Exercise goal = Where the word "down" shows up in the entries below, please copy the whole line.

(Records drawn from a dataset)
+ + +
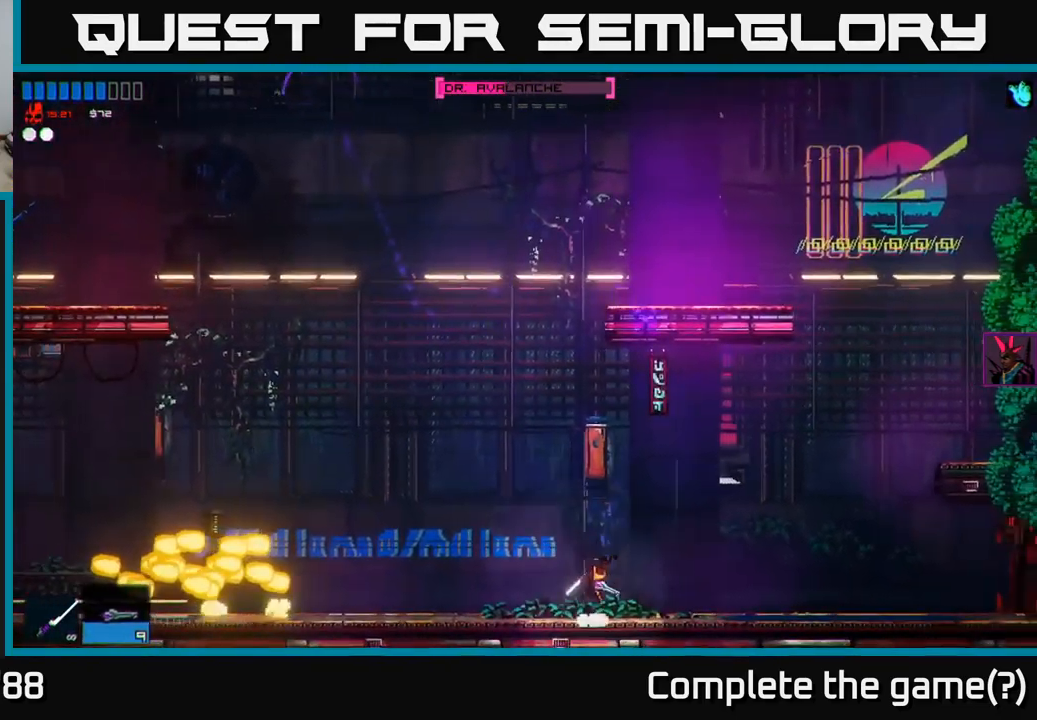
{"buttons": [], "left_stick": "left", "right_stick": "up-left", "events": [[266, "left_stick", "left"], [316, "right_stick", "up-left"]]}
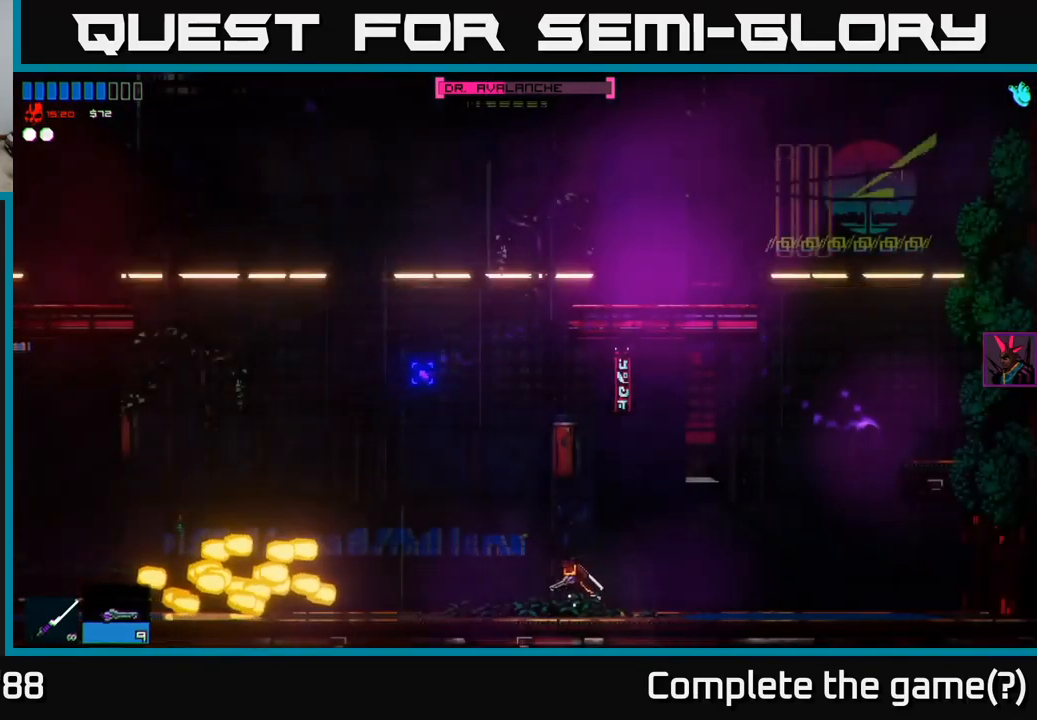
{"buttons": [], "left_stick": "left", "right_stick": "up-left", "events": [[100, "A", "down"], [333, "A", "up"]]}
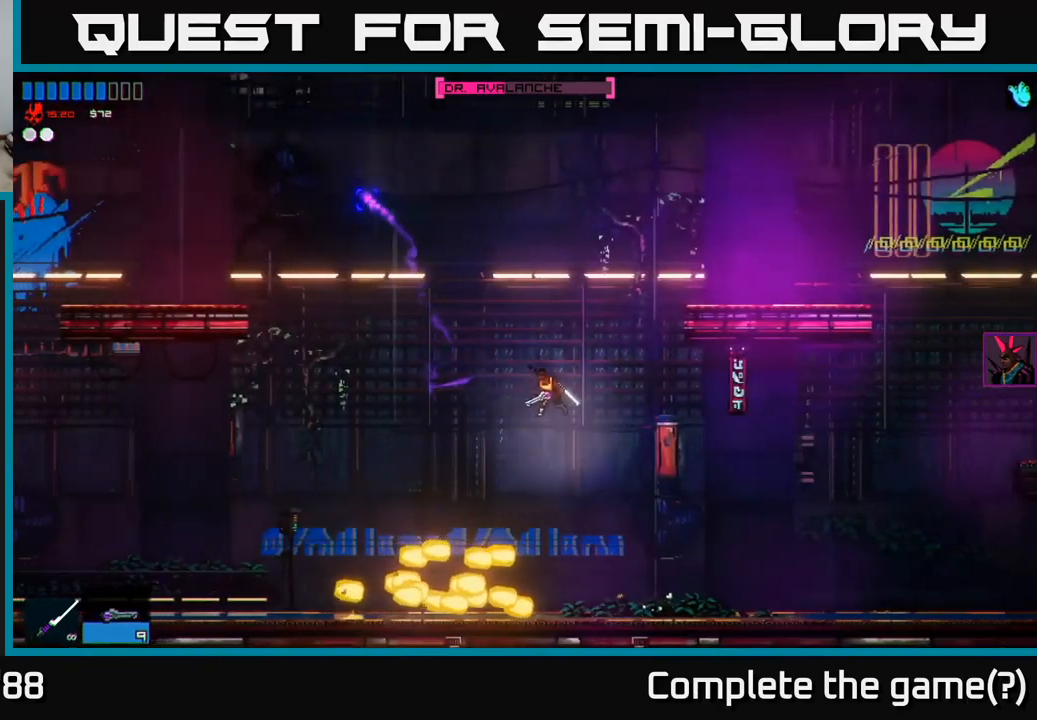
{"buttons": [], "left_stick": "left", "right_stick": "up-left", "events": [[133, "A", "down"], [300, "L1", "down"], [333, "A", "up"], [433, "L1", "up"]]}
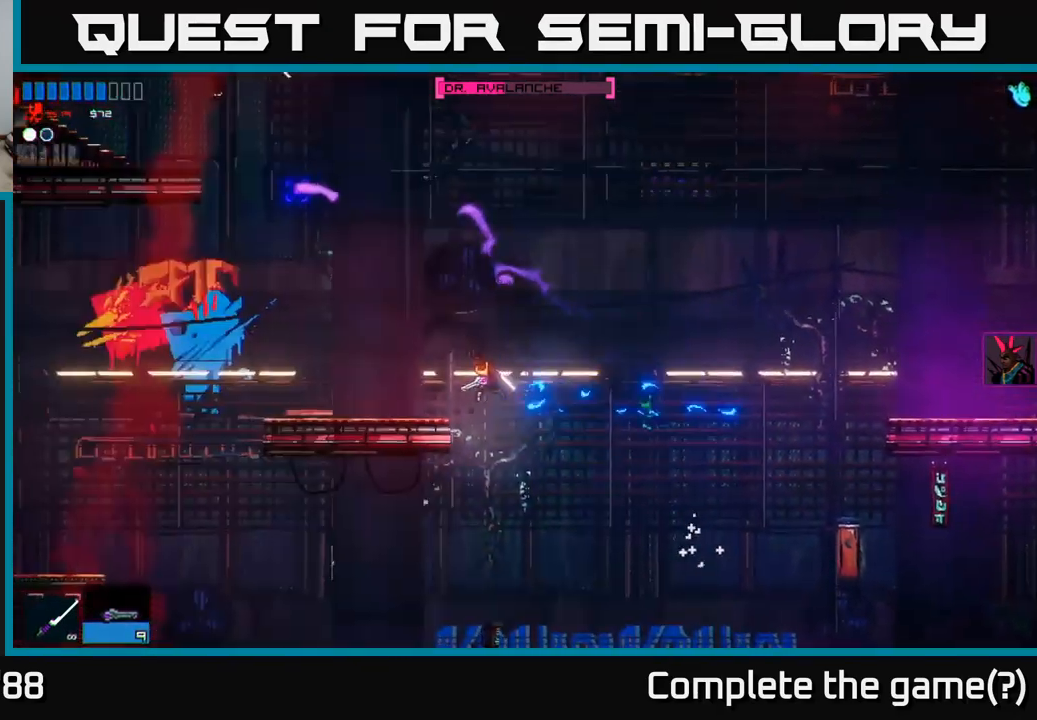
{"buttons": [], "left_stick": "center", "right_stick": "up-left", "events": [[450, "left_stick", "center"]]}
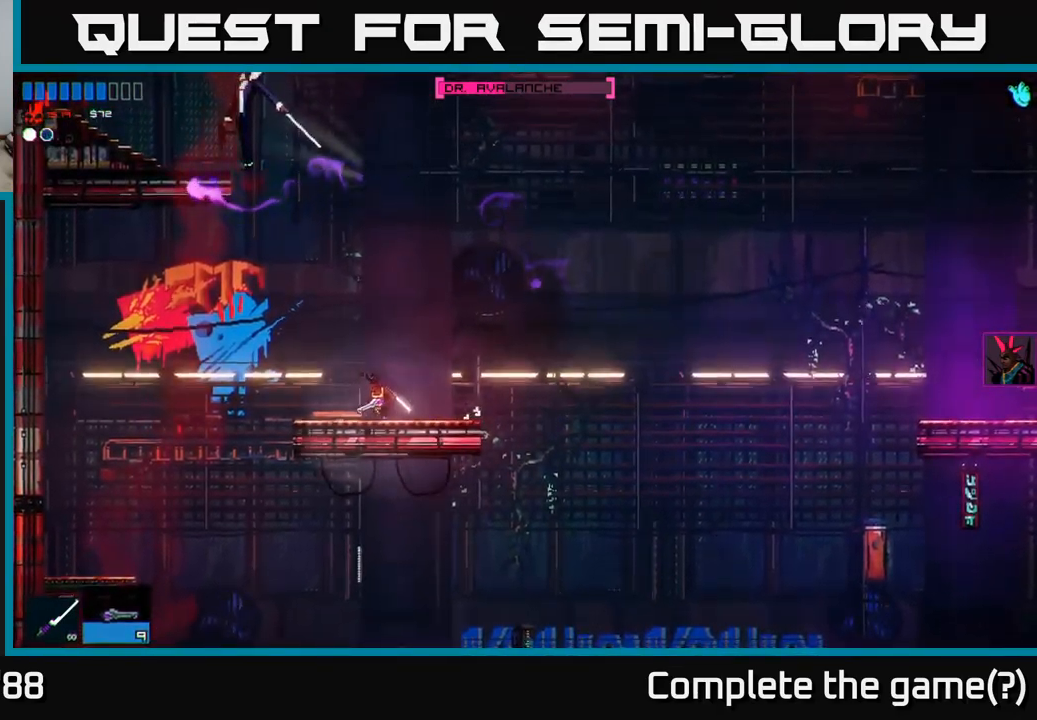
{"buttons": [], "left_stick": "center", "right_stick": "up-left", "events": [[233, "R2", "down"], [233, "left_stick", "right"], [350, "R2", "up"], [366, "left_stick", "center"]]}
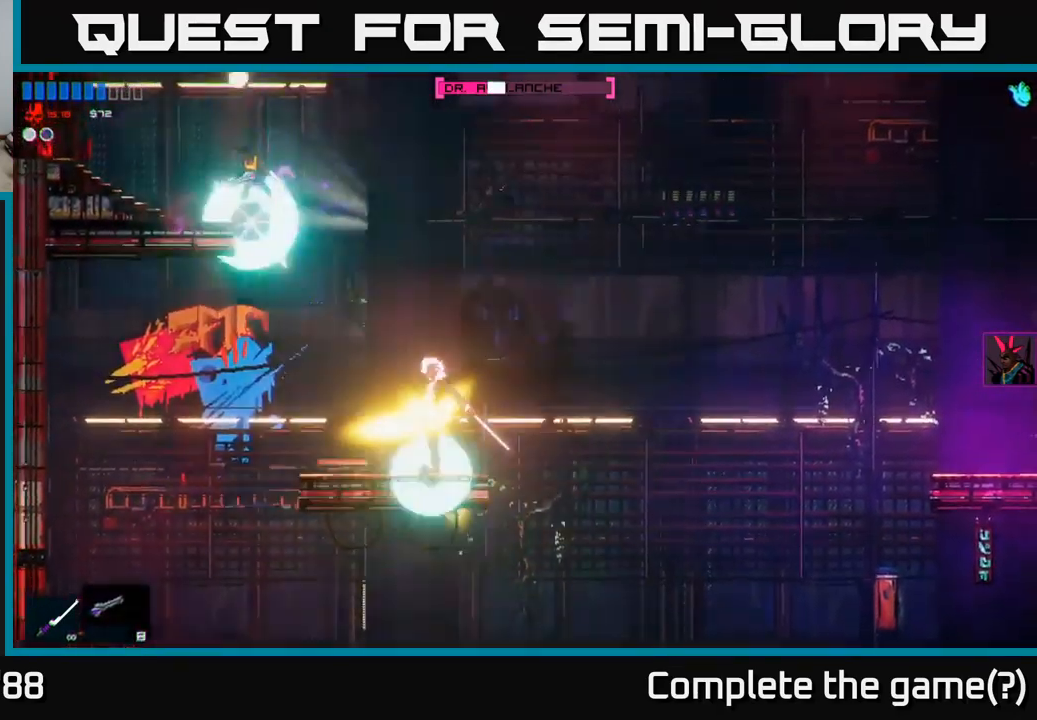
{"buttons": [], "left_stick": "right", "right_stick": "down-right", "events": [[400, "right_stick", "down-right"], [433, "left_stick", "right"]]}
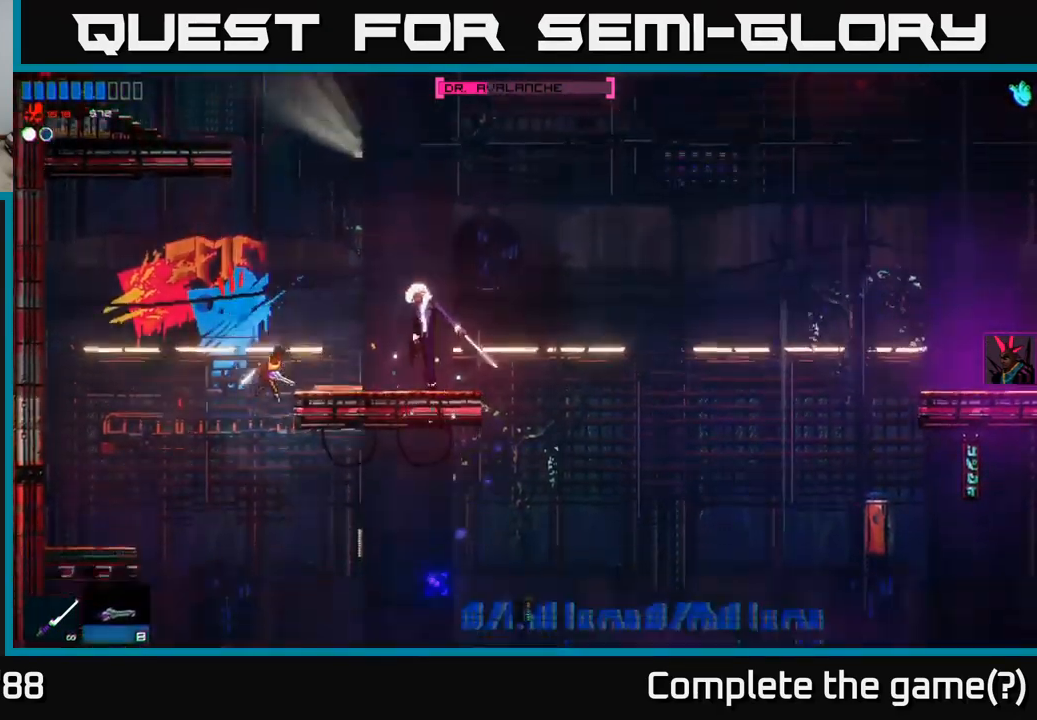
{"buttons": [], "left_stick": "left", "right_stick": "right", "events": [[16, "A", "down"], [133, "right_stick", "right"], [183, "left_stick", "up-left"], [283, "left_stick", "left"], [450, "A", "up"]]}
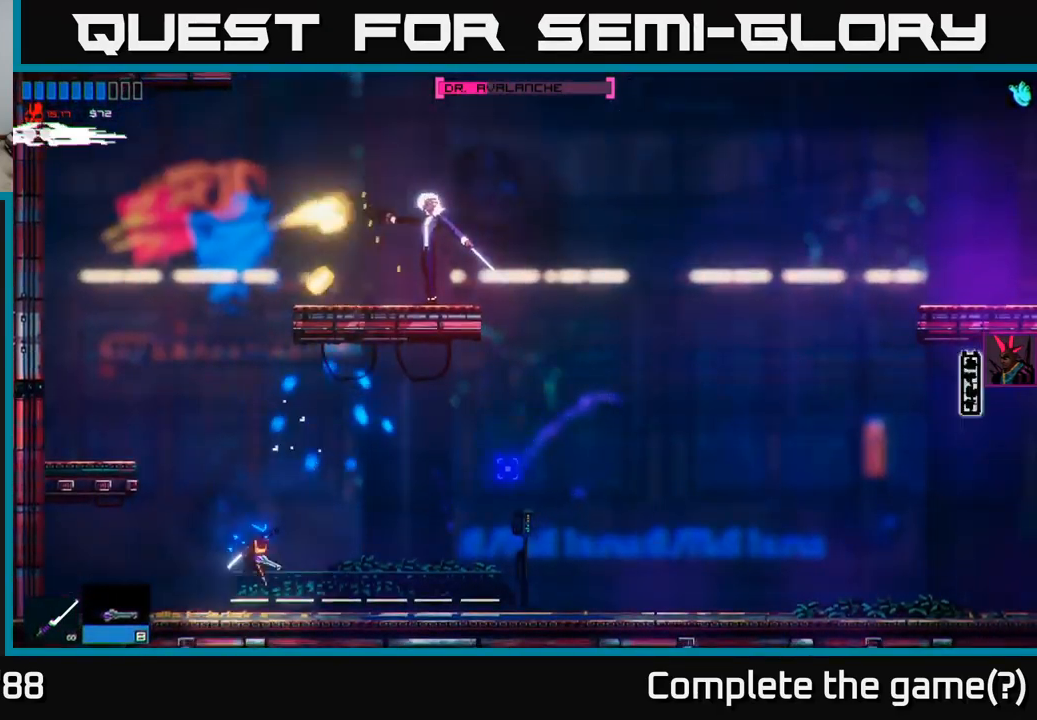
{"buttons": [], "left_stick": "right", "right_stick": "up-right", "events": [[50, "right_stick", "up-right"], [116, "left_stick", "center"], [166, "left_stick", "right"]]}
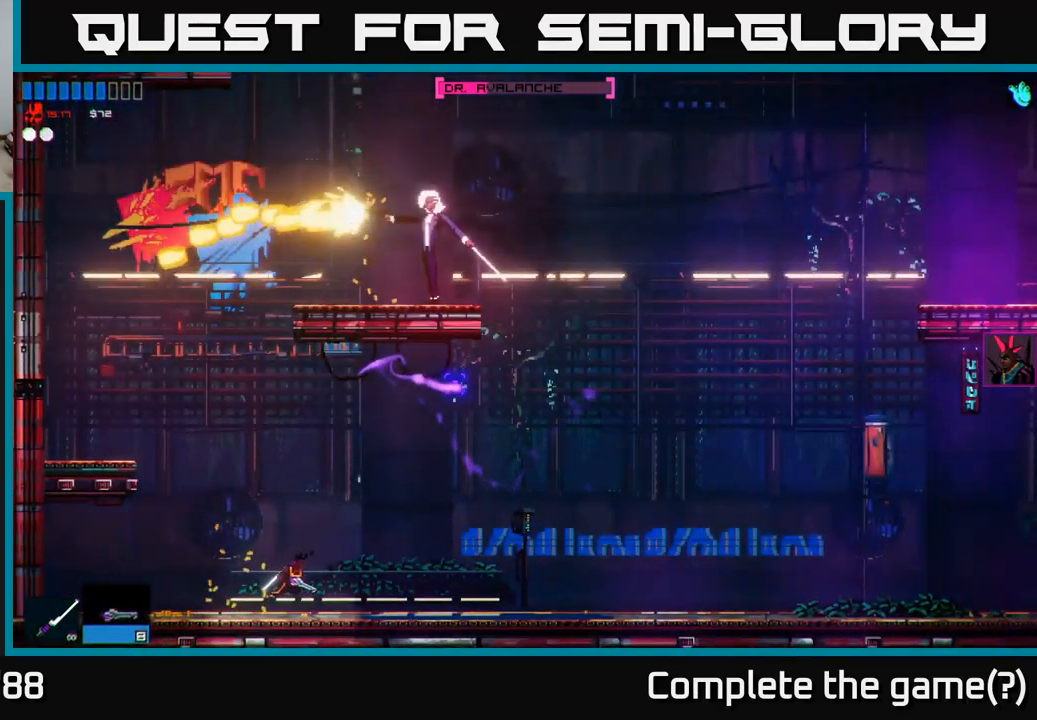
{"buttons": ["A"], "left_stick": "right", "right_stick": "up-right", "events": [[333, "A", "down"]]}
+ + +
Response box =
{"buttons": [], "left_stick": "left", "right_stick": "up-left", "events": [[100, "A", "down"], [333, "A", "up"]]}
{"buttons": [], "left_stick": "left", "right_stick": "up-left", "events": [[133, "A", "down"], [300, "L1", "down"], [333, "A", "up"], [433, "L1", "up"]]}
{"buttons": [], "left_stick": "center", "right_stick": "up-left", "events": [[233, "R2", "down"], [233, "left_stick", "right"], [350, "R2", "up"], [366, "left_stick", "center"]]}
{"buttons": [], "left_stick": "right", "right_stick": "down-right", "events": [[400, "right_stick", "down-right"], [433, "left_stick", "right"]]}
{"buttons": [], "left_stick": "left", "right_stick": "right", "events": [[16, "A", "down"], [133, "right_stick", "right"], [183, "left_stick", "up-left"], [283, "left_stick", "left"], [450, "A", "up"]]}
{"buttons": ["A"], "left_stick": "right", "right_stick": "up-right", "events": [[333, "A", "down"]]}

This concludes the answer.